** THE DATA follows **

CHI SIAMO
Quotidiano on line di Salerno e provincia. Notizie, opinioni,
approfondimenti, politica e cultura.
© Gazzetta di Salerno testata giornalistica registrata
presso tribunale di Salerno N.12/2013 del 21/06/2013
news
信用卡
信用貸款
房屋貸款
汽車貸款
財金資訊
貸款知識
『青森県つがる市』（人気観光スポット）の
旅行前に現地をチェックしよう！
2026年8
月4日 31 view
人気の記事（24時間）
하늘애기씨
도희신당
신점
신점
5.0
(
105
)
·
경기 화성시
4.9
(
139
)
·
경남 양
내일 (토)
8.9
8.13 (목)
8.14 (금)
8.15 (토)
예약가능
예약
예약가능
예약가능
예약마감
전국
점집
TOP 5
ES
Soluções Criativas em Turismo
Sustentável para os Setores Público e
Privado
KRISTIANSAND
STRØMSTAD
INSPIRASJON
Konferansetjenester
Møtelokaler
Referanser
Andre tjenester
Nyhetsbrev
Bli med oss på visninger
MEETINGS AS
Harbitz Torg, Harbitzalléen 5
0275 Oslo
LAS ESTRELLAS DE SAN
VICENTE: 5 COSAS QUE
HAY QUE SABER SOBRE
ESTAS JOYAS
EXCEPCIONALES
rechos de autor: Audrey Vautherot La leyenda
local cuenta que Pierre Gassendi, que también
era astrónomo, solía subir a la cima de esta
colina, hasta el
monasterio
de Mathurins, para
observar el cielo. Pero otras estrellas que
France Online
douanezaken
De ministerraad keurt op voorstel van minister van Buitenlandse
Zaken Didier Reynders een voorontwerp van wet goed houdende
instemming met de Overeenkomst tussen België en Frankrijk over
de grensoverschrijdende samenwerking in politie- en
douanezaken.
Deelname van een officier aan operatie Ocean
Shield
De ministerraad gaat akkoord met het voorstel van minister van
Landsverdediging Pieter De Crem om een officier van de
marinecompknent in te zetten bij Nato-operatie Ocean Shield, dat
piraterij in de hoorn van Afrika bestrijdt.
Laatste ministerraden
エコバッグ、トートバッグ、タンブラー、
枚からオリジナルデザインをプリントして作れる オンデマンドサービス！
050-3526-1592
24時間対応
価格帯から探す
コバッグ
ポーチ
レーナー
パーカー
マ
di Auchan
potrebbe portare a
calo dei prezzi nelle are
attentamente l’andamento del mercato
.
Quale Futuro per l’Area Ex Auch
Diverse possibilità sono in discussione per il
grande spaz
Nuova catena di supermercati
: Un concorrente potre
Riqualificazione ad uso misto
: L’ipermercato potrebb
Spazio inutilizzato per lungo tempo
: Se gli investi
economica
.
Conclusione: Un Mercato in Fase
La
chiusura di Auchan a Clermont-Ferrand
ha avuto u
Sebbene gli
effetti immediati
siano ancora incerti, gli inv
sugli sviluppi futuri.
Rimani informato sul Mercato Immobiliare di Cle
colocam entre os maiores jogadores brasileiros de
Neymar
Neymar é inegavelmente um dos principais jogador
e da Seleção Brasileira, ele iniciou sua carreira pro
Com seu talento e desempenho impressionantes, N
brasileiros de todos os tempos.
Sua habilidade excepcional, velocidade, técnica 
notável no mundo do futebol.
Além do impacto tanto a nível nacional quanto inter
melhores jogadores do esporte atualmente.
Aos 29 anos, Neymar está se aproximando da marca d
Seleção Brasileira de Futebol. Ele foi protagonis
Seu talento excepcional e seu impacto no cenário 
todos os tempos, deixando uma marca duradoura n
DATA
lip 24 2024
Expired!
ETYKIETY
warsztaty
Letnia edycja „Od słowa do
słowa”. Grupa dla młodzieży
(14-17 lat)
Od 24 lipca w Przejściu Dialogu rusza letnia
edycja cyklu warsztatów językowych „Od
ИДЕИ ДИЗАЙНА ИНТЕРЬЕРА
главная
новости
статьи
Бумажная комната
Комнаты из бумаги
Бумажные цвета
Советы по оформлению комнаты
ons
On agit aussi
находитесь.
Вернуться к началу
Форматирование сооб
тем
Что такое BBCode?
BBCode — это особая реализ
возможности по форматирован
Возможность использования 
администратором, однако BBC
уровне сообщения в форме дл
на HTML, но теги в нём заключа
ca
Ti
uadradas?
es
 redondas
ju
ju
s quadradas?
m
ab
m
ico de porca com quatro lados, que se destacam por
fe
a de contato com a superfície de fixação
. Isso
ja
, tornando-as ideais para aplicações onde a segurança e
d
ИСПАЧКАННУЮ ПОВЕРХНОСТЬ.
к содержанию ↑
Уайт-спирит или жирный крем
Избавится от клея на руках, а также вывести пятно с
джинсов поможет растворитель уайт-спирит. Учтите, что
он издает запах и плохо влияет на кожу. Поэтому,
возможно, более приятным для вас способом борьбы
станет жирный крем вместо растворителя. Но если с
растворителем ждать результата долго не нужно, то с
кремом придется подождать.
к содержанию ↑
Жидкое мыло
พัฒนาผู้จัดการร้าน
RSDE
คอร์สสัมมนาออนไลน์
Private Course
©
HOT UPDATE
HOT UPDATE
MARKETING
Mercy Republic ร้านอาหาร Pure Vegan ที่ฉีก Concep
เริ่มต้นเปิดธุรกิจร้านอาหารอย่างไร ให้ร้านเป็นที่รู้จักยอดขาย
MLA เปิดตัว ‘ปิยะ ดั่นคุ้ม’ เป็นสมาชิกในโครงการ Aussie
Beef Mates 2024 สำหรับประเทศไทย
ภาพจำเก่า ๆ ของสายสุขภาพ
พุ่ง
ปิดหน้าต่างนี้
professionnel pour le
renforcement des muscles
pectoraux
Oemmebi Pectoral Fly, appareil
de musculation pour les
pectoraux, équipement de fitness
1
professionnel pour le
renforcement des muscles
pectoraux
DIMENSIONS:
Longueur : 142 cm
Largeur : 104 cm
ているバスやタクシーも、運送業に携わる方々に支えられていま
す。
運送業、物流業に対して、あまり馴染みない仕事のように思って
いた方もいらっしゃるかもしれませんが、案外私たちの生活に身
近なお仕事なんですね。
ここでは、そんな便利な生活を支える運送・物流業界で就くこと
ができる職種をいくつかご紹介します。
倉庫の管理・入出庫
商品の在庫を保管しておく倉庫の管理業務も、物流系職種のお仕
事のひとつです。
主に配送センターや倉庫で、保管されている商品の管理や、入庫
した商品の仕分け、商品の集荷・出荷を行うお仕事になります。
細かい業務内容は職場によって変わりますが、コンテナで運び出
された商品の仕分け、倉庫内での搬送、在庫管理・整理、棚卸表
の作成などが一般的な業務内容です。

** End of THE DATA **

> _TASK TO CARRY OUT_
Extract every line from the listing above and reproduce each one without any change.

> _OUTPUT FOR THIS EXERCISE_
CHI SIAMO
Quotidiano on line di Salerno e provincia. Notizie, opinioni,
approfondimenti, politica e cultura.
© Gazzetta di Salerno testata giornalistica registrata
presso tribunale di Salerno N.12/2013 del 21/06/2013
news
信用卡
信用貸款
房屋貸款
汽車貸款
財金資訊
貸款知識
『青森県つがる市』（人気観光スポット）の
旅行前に現地をチェックしよう！
2026年8
月4日 31 view
人気の記事（24時間）
하늘애기씨
도희신당
신점
신점
5.0
(
105
)
·
경기 화성시
4.9
(
139
)
·
경남 양
내일 (토)
8.9
8.13 (목)
8.14 (금)
8.15 (토)
예약가능
예약
예약가능
예약가능
예약마감
전국
점집
TOP 5
ES
Soluções Criativas em Turismo
Sustentável para os Setores Público e
Privado
KRISTIANSAND
STRØMSTAD
INSPIRASJON
Konferansetjenester
Møtelokaler
Referanser
Andre tjenester
Nyhetsbrev
Bli med oss på visninger
MEETINGS AS
Harbitz Torg, Harbitzalléen 5
0275 Oslo
LAS ESTRELLAS DE SAN
VICENTE: 5 COSAS QUE
HAY QUE SABER SOBRE
ESTAS JOYAS
EXCEPCIONALES
rechos de autor: Audrey Vautherot La leyenda
local cuenta que Pierre Gassendi, que también
era astrónomo, solía subir a la cima de esta
colina, hasta el
monasterio
de Mathurins, para
observar el cielo. Pero otras estrellas que
France Online
douanezaken
De ministerraad keurt op voorstel van minister van Buitenlandse
Zaken Didier Reynders een voorontwerp van wet goed houdende
instemming met de Overeenkomst tussen België en Frankrijk over
de grensoverschrijdende samenwerking in politie- en
douanezaken.
Deelname van een officier aan operatie Ocean
Shield
De ministerraad gaat akkoord met het voorstel van minister van
Landsverdediging Pieter De Crem om een officier van de
marinecompknent in te zetten bij Nato-operatie Ocean Shield, dat
piraterij in de hoorn van Afrika bestrijdt.
Laatste ministerraden
エコバッグ、トートバッグ、タンブラー、
枚からオリジナルデザインをプリントして作れる オンデマンドサービス！
050-3526-1592
24時間対応
価格帯から探す
コバッグ
ポーチ
レーナー
パーカー
マ
di Auchan
potrebbe portare a
calo dei prezzi nelle are
attentamente l’andamento del mercato
.
Quale Futuro per l’Area Ex Auch
Diverse possibilità sono in discussione per il
grande spaz
Nuova catena di supermercati
: Un concorrente potre
Riqualificazione ad uso misto
: L’ipermercato potrebb
Spazio inutilizzato per lungo tempo
: Se gli investi
economica
.
Conclusione: Un Mercato in Fase
La
chiusura di Auchan a Clermont-Ferrand
ha avuto u
Sebbene gli
effetti immediati
siano ancora incerti, gli inv
sugli sviluppi futuri.
Rimani informato sul Mercato Immobiliare di Cle
colocam entre os maiores jogadores brasileiros de
Neymar
Neymar é inegavelmente um dos principais jogador
e da Seleção Brasileira, ele iniciou sua carreira pro
Com seu talento e desempenho impressionantes, N
brasileiros de todos os tempos.
Sua habilidade excepcional, velocidade, técnica 
notável no mundo do futebol.
Além do impacto tanto a nível nacional quanto inter
melhores jogadores do esporte atualmente.
Aos 29 anos, Neymar está se aproximando da marca d
Seleção Brasileira de Futebol. Ele foi protagonis
Seu talento excepcional e seu impacto no cenário 
todos os tempos, deixando uma marca duradoura n
DATA
lip 24 2024
Expired!
ETYKIETY
warsztaty
Letnia edycja „Od słowa do
słowa”. Grupa dla młodzieży
(14-17 lat)
Od 24 lipca w Przejściu Dialogu rusza letnia
edycja cyklu warsztatów językowych „Od
ИДЕИ ДИЗАЙНА ИНТЕРЬЕРА
главная
новости
статьи
Бумажная комната
Комнаты из бумаги
Бумажные цвета
Советы по оформлению комнаты
ons
On agit aussi
находитесь.
Вернуться к началу
Форматирование сооб
тем
Что такое BBCode?
BBCode — это особая реализ
возможности по форматирован
Возможность использования 
администратором, однако BBC
уровне сообщения в форме дл
на HTML, но теги в нём заключа
ca
Ti
uadradas?
es
 redondas
ju
ju
s quadradas?
m
ab
m
ico de porca com quatro lados, que se destacam por
fe
a de contato com a superfície de fixação
. Isso
ja
, tornando-as ideais para aplicações onde a segurança e
d
ИСПАЧКАННУЮ ПОВЕРХНОСТЬ.
к содержанию ↑
Уайт-спирит или жирный крем
Избавится от клея на руках, а также вывести пятно с
джинсов поможет растворитель уайт-спирит. Учтите, что
он издает запах и плохо влияет на кожу. Поэтому,
возможно, более приятным для вас способом борьбы
станет жирный крем вместо растворителя. Но если с
растворителем ждать результата долго не нужно, то с
кремом придется подождать.
к содержанию ↑
Жидкое мыло
พัฒนาผู้จัดการร้าน
RSDE
คอร์สสัมมนาออนไลน์
Private Course
©
HOT UPDATE
HOT UPDATE
MARKETING
Mercy Republic ร้านอาหาร Pure Vegan ที่ฉีก Concep
เริ่มต้นเปิดธุรกิจร้านอาหารอย่างไร ให้ร้านเป็นที่รู้จักยอดขาย
MLA เปิดตัว ‘ปิยะ ดั่นคุ้ม’ เป็นสมาชิกในโครงการ Aussie
Beef Mates 2024 สำหรับประเทศไทย
ภาพจำเก่า ๆ ของสายสุขภาพ
พุ่ง
ปิดหน้าต่างนี้
professionnel pour le
renforcement des muscles
pectoraux
Oemmebi Pectoral Fly, appareil
de musculation pour les
pectoraux, équipement de fitness
1
professionnel pour le
renforcement des muscles
pectoraux
DIMENSIONS:
Longueur : 142 cm
Largeur : 104 cm
ているバスやタクシーも、運送業に携わる方々に支えられていま
す。
運送業、物流業に対して、あまり馴染みない仕事のように思って
いた方もいらっしゃるかもしれませんが、案外私たちの生活に身
近なお仕事なんですね。
ここでは、そんな便利な生活を支える運送・物流業界で就くこと
ができる職種をいくつかご紹介します。
倉庫の管理・入出庫
商品の在庫を保管しておく倉庫の管理業務も、物流系職種のお仕
事のひとつです。
主に配送センターや倉庫で、保管されている商品の管理や、入庫
した商品の仕分け、商品の集荷・出荷を行うお仕事になります。
細かい業務内容は職場によって変わりますが、コンテナで運び出
された商品の仕分け、倉庫内での搬送、在庫管理・整理、棚卸表
の作成などが一般的な業務内容です。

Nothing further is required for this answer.